- [EXERCISE INSTRUCTIONS]: Pull out every line of the records that contains the string "Java", matching case exactly.
- Opening Delimiter -
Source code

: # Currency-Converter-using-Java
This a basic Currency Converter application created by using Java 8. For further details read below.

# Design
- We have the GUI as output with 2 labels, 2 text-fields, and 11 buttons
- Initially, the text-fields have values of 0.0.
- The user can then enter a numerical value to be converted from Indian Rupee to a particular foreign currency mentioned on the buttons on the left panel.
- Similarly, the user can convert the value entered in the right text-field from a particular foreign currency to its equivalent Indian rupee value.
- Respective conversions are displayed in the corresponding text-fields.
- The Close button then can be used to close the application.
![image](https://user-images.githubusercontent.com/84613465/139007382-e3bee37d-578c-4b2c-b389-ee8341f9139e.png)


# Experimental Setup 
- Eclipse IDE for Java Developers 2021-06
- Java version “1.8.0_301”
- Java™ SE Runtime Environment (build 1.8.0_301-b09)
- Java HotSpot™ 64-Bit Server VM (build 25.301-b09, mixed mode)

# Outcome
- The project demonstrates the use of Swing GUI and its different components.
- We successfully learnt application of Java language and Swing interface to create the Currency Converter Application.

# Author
- Closing Delimiter -
- [YOUR SOLUTION]:
: # Currency-Converter-using-Java
This a basic Currency Converter application created by using Java 8. For further details read below.
- Eclipse IDE for Java Developers 2021-06
- Java version “1.8.0_301”
- Java™ SE Runtime Environment (build 1.8.0_301-b09)
- Java HotSpot™ 64-Bit Server VM (build 25.301-b09, mixed mode)
- We successfully learnt application of Java language and Swing interface to create the Currency Converter Application.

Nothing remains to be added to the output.